▸ **Job item**: Please copy out the items word for word, from the line containing "What is the" through the end of the items, both ends included. Leave the pictures out of your copy.

▸ **Provided records**:
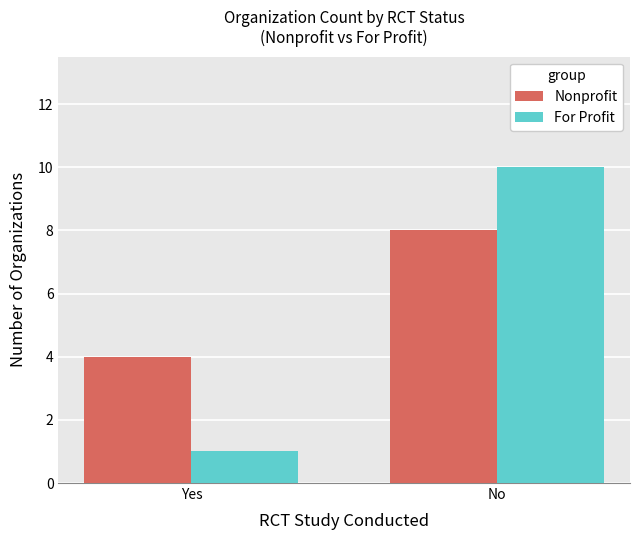

Reading left to right, what are all the values shown in this chart?

Nonprofit: 4	8
For Profit: 1	10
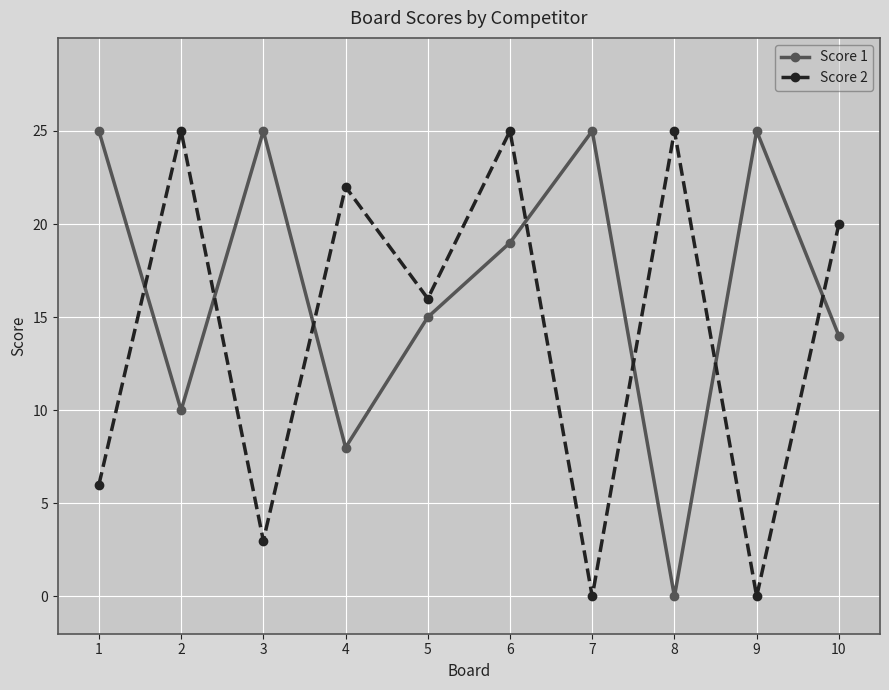

What is the sum of the Score 1 values at 7 and 4?

33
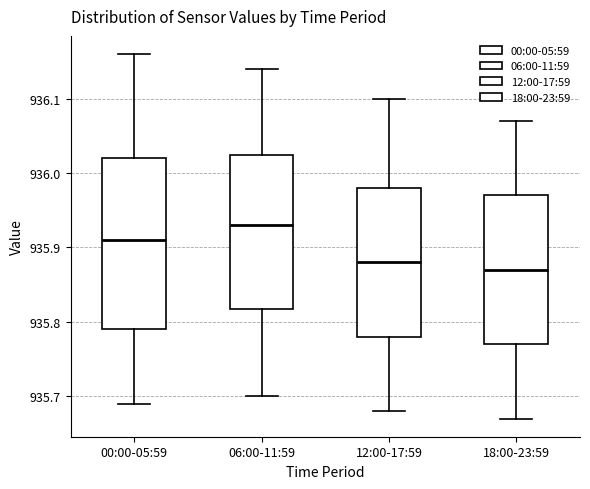

Comparing the boxes themselves (not the whiskers), which one is the tallest?

00:00-05:59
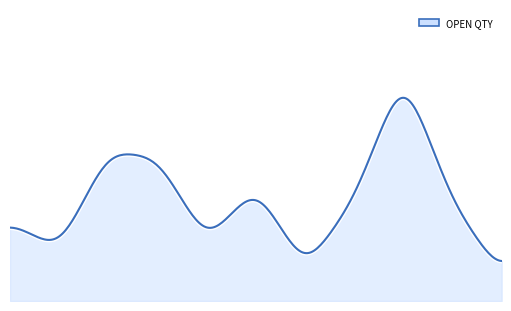

How many lines are shown in the chart?

1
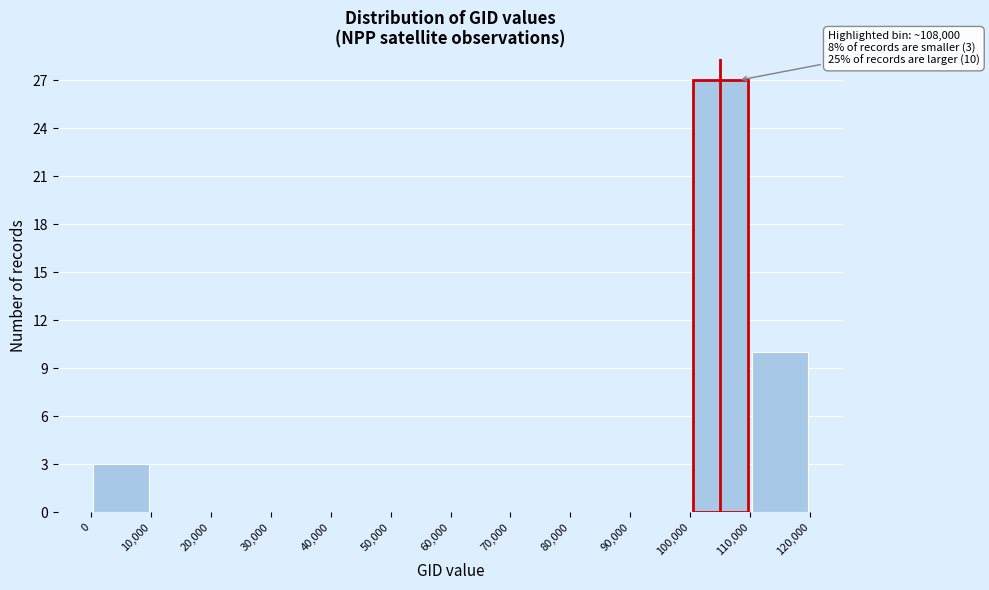

Which range on the x-axis has the tallest bar?

100,000 to 110,000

▸ **Solution to the problem**:
What is the sum of the Score 1 values at 7 and 4?

33

Comparing the boxes themselves (not the whiskers), which one is the tallest?

00:00-05:59

How many lines are shown in the chart?

1

Which range on the x-axis has the tallest bar?

100,000 to 110,000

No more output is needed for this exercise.